Oral therapies are also being investigated for UC, including the integrin inhibitor MORF-047 in the EMERALD study and the anti-IL-23 antibody icotrokinra in ANTHEM-UC. Apremilast, oral mufemilast, and PALI-2108 are new small molecule PDE-4 inhibitors for UC. Obefazimod is in Phase 3 trials in UC (ABTECT 1 and 2) and is thought to increase the expression of miRNA124 to normalize the immune response. Other therapeutics are being targeted to specific indications; ontunisertib targets the TGF-beta pathway to reduce transmural inflammation and fibrostenosis in CD (STENOVA trial). Cell-based therapies such as anti-CD19 CAR-T cells deplete B cells and may be beneficial in highly refractory UC.

Robert Hirten, from Icahn School of Medicine at Mount Sinai, introduced options for real-time Monitoring in IBD, to simplify surveillance without doing endoscopy. He noted that IBD and response to treatment are continuous processes, but their measurement is episodic, with sampling of isolated snapshots of disease activity. Ideally, the field needs to move to predicting flares based on signals of inflammation and autonomic dysfunction, rather than reacting to flares after the fact. Blood glucose, blood pressure and cardiac rhythms are all measured continuously as markers of disease. The same could be achieved in IBD, with measurement of changes in the autonomic nervous system and physiological signals to dampen and control inflammation. Wearable technology may be able to identify these signals to predict flares and monitor treatment response, but more studies are necessary to demonstrate the benefits and cost effectiveness of early detection.
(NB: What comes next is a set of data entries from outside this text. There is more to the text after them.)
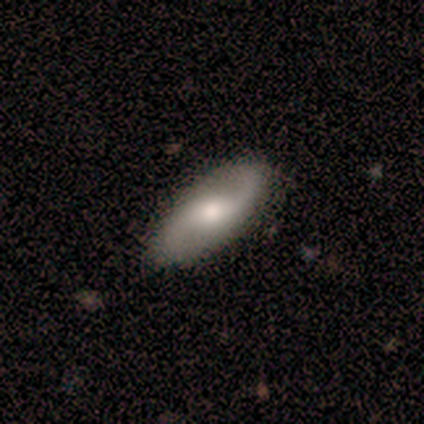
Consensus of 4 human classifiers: Volunteers were most divided on "bulge size": moderate: 50%, small: 25%, none: 25%, dominant: 0%, large: 0%. More confident: smooth or featured — featured or disk (100%); edge-on disk — no (100%); spiral arms — yes (100%); spiral arm count — 2 (100%); merging — none (100%); bar — weak (75%); spiral winding — loose (75%).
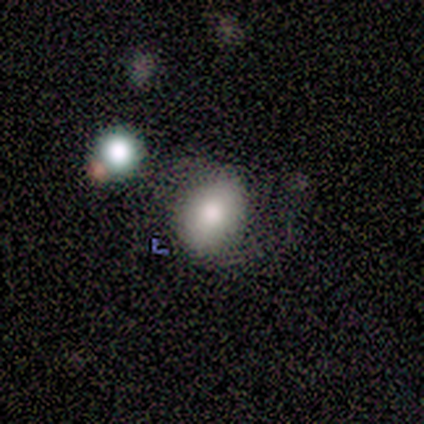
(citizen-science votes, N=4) Q: Smooth or featured?
A: smooth (100%)
Q: How rounded?
A: round (75%); runner-up: in between (25%)
Q: Merging?
A: none (75%); runner-up: major disturbance (25%)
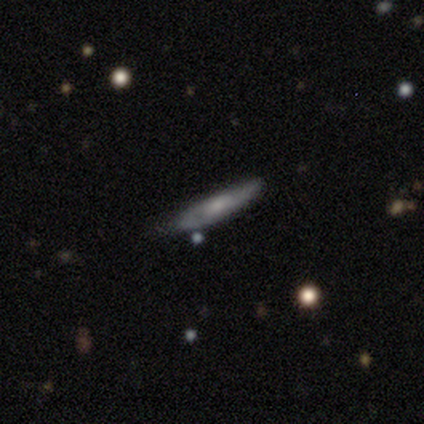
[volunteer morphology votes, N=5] Smooth or featured: smooth — 40% (tied with featured or disk — 40%)
How rounded: cigar-shaped — 100%
Merging: minor disturbance — 75% (none — 25%)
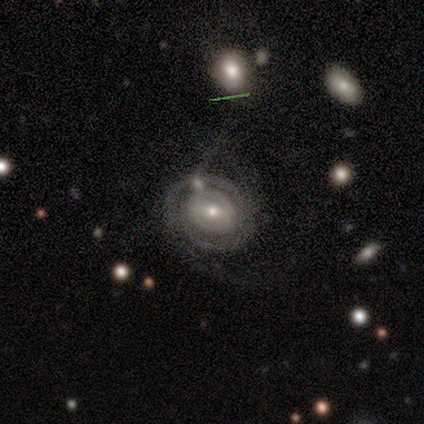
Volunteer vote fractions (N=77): Smooth or featured? featured or disk (88%)
Edge-on disk? no (100%)
Bar? weak (57%)
Spiral arms? yes (74%)
Spiral winding? tight (62%)
Spiral arm count? can't tell (44%)
Bulge size? moderate (56%)
Merging? none (18%)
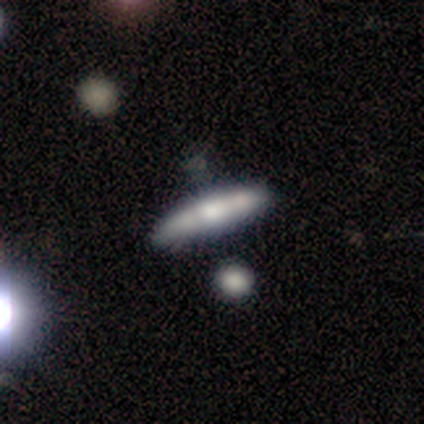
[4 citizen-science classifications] Overall: smooth (50%, tied with featured or disk). How rounded: cigar-shaped (100%). Merging: minor disturbance (75%).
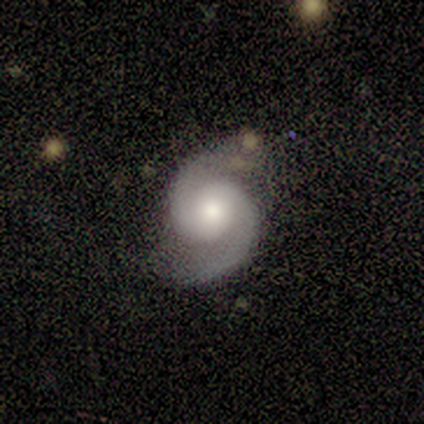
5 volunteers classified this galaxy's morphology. Q: Smooth or featured?
A: featured or disk (100%)
Q: Edge-on disk?
A: no (100%)
Q: Bar?
A: no (80%); runner-up: weak (20%)
Q: Spiral arms?
A: yes (100%)
Q: Spiral winding?
A: medium (60%); runner-up: tight (40%)
Q: Spiral arm count?
A: 2 (100%)
Q: Bulge size?
A: moderate (60%); runner-up: small (40%)
Q: Merging?
A: none (80%); runner-up: minor disturbance (20%)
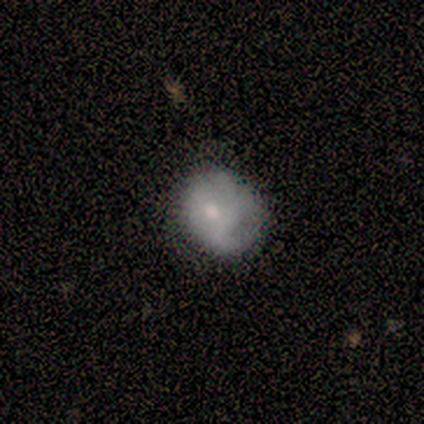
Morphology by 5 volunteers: Volunteers were most divided on "smooth or featured": smooth: 60%, featured or disk: 40%, star or artifact: 0%. More confident: how rounded — round (67%); merging — none (60%).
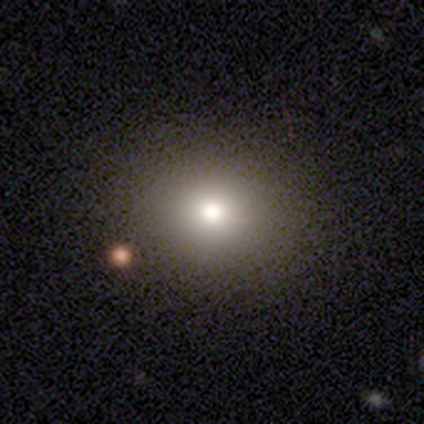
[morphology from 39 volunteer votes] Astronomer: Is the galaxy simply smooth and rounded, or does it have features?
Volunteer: smooth — 77%.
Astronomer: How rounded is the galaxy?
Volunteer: round — 67%.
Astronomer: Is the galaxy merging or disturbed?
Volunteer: none — 81%.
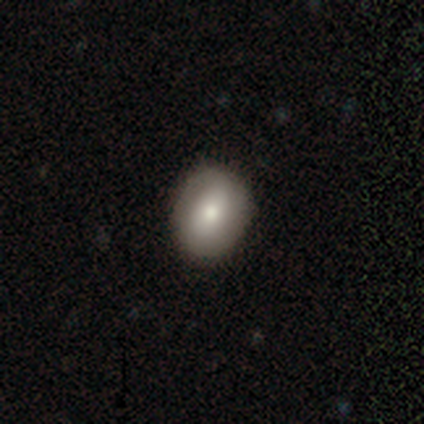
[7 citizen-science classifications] Smooth or featured: smooth — 71% (featured or disk — 14%)
How rounded: in between — 60% (round — 40%)
Merging: none — 83% (minor disturbance — 17%)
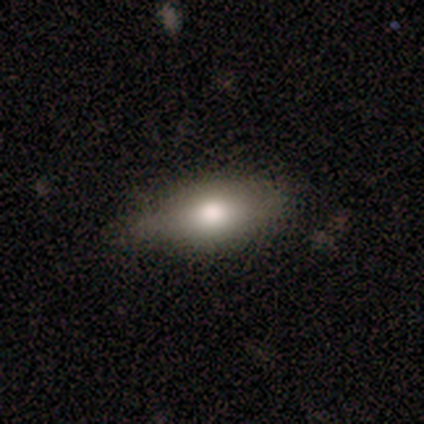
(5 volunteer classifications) This is likely a featured or disk galaxy (60%). It is likely not viewed edge-on (67%). Bar: clearly no (100%). Spiral arm pattern: clearly no (100%). Central bulge: clearly moderate (100%). Merging: marginally none (40%, tied with minor disturbance).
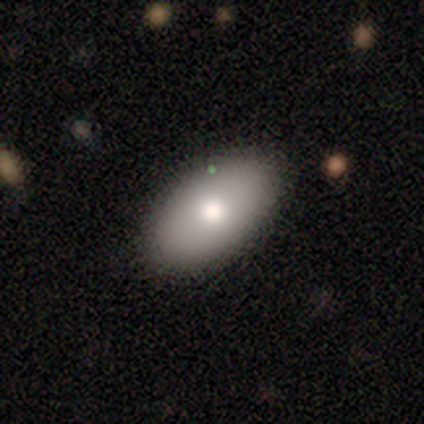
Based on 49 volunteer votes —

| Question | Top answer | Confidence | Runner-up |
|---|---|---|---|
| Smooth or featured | smooth | 73% | featured or disk (20%) |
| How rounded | in between | 97% | round (3%) |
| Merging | none | 78% | minor disturbance (15%) |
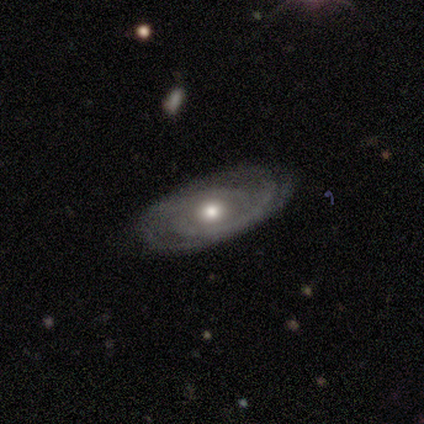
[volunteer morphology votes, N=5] This is likely a featured or disk galaxy (60%). It is clearly not viewed edge-on (100%). Bar: clearly no (100%). Spiral arm pattern: clearly yes (100%). Spiral arm count: marginally 2 (33%, tied with 3 and can't tell). Spiral winding: clearly tight (100%). Central bulge: likely moderate (67%). Merging: clearly none (100%).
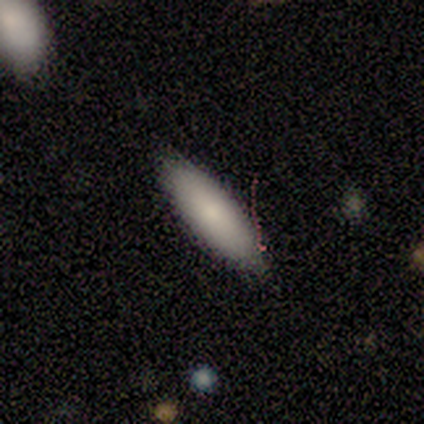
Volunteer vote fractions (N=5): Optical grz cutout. It shows a smooth galaxy with no disk features (80%) that is in between round and cigar-shaped (75%). Merging: none (100%).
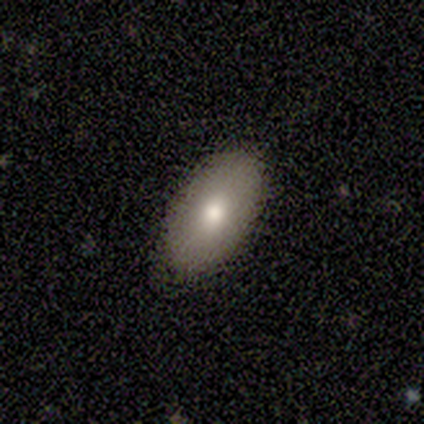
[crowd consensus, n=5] Volunteers were most divided on "merging": none: 60%, minor disturbance: 40%, major disturbance: 0%, merger: 0%. More confident: how rounded — in between (100%); smooth or featured — smooth (80%).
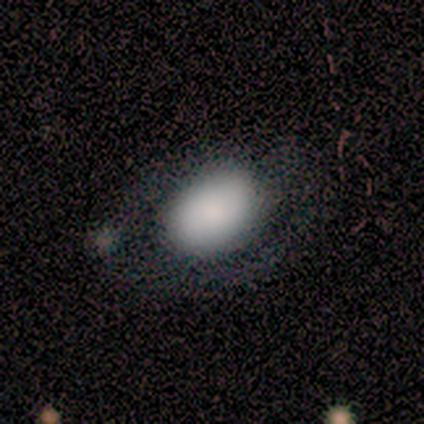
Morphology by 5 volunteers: This appears to be a smooth galaxy with no disk features (80%) that is in between round and cigar-shaped (100%). Merging: none (60%).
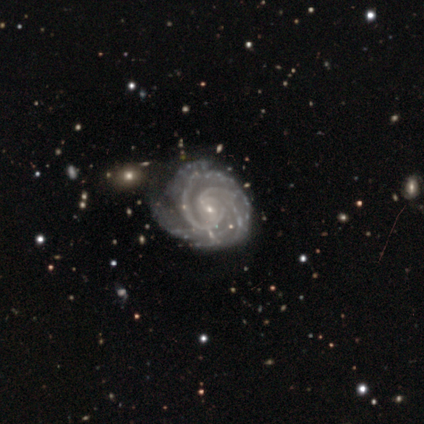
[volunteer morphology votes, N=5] Q: Smooth or featured?
A: featured or disk (100%)
Q: Edge-on disk?
A: no (100%)
Q: Bar?
A: weak (60%); runner-up: no (40%)
Q: Spiral arms?
A: yes (100%)
Q: Spiral winding?
A: medium (80%); runner-up: tight (20%)
Q: Spiral arm count?
A: 2 (40%); tied with: more than 4 (40%)
Q: Bulge size?
A: small (100%)
Q: Merging?
A: none (80%); runner-up: merger (20%)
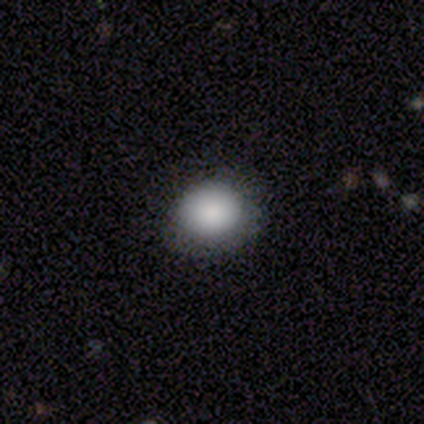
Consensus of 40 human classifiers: Overall: smooth (82%). How rounded: round (79%). Merging: none (86%).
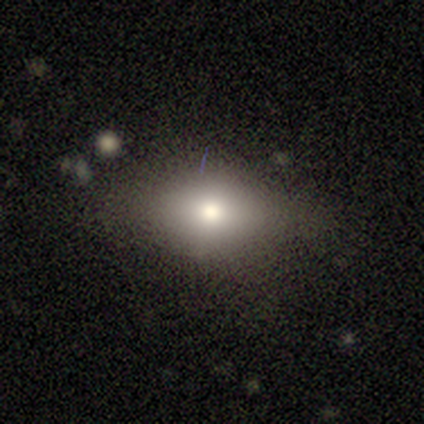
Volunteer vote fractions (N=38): A smooth galaxy with no disk features (61%) that is in between round and cigar-shaped (78%).

Vote fractions:
- Smooth or featured? smooth: 61% / star or artifact: 24% / featured or disk: 16%
- How rounded? in between: 78% / round: 17% / cigar-shaped: 4%
- Merging? none: 62% / minor disturbance: 24% / major disturbance: 10% / merger: 3%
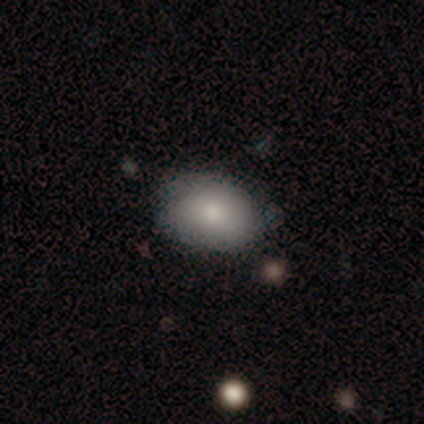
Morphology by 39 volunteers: A smooth galaxy with no disk features (79%) that is in between round and cigar-shaped (81%).

Vote fractions:
- Smooth or featured? smooth: 79% / featured or disk: 10% / star or artifact: 10%
- How rounded? in between: 81% / round: 19% / cigar-shaped: 0%
- Merging? none: 77% / minor disturbance: 20% / major disturbance: 3% / merger: 0%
Kenneth Croitoru, MDCM, from University of Toronto, discussed the possibility of primary prevention of IBD, or preventing the disease before it occurs. A 2022 study estimated that lifestyle modification could have prevented up to 44% of IBD cases; however, adherence in the absence of disease is historically low. Understanding the causes of IBD is the key to prevention. While there is a genetic component, environmental exposures or some initiating insult it thought to set in motion a series of molecular and cellular events that gradually build up damage until symptoms are felt. This model assumes a pre-clinical period when triggers can be targeted to prevent disease. To better understand the origins of IBD, the GEM project in Canada recruited 5000 first-degree relatives of high-risk individuals, collected baseline samples, and then contacted participants every 6 months to ask if had developed IBD. The study started in 2008; 24 participants have developed UC and 123 developed CD. The study found that fecal calprotectin was associated with future risk of disease within 2.6 years. Mannitose level as a measure of the gut barrier, antimicrobial antibodies, and gut microbiome patterns also predicted IBD, independent of other biomarkers of disease. The GEM-IRS (Integrated risk score) combines fecal calprotectin, lactulose mannitol ratio, and specific gut microbiome species to predict the risk of developing CD. Other proteomic and metabolomic markers are under investigation, and diet, fiber intake, and ultraprocessed food may be contributors. The next step is to validate predictive tools in larger populations and demonstrate causality to identify potential prevention targets. The HALT-CD study is being conducted in first-degree relatives with high calprotectin who are randomized to placebo or vedolizumab to determine whether early biologic intervention can prevent disease development. The PIONIR trial is examining a dietary intervention to prevent IBD among healthy people in GEM with elevated calprotectin.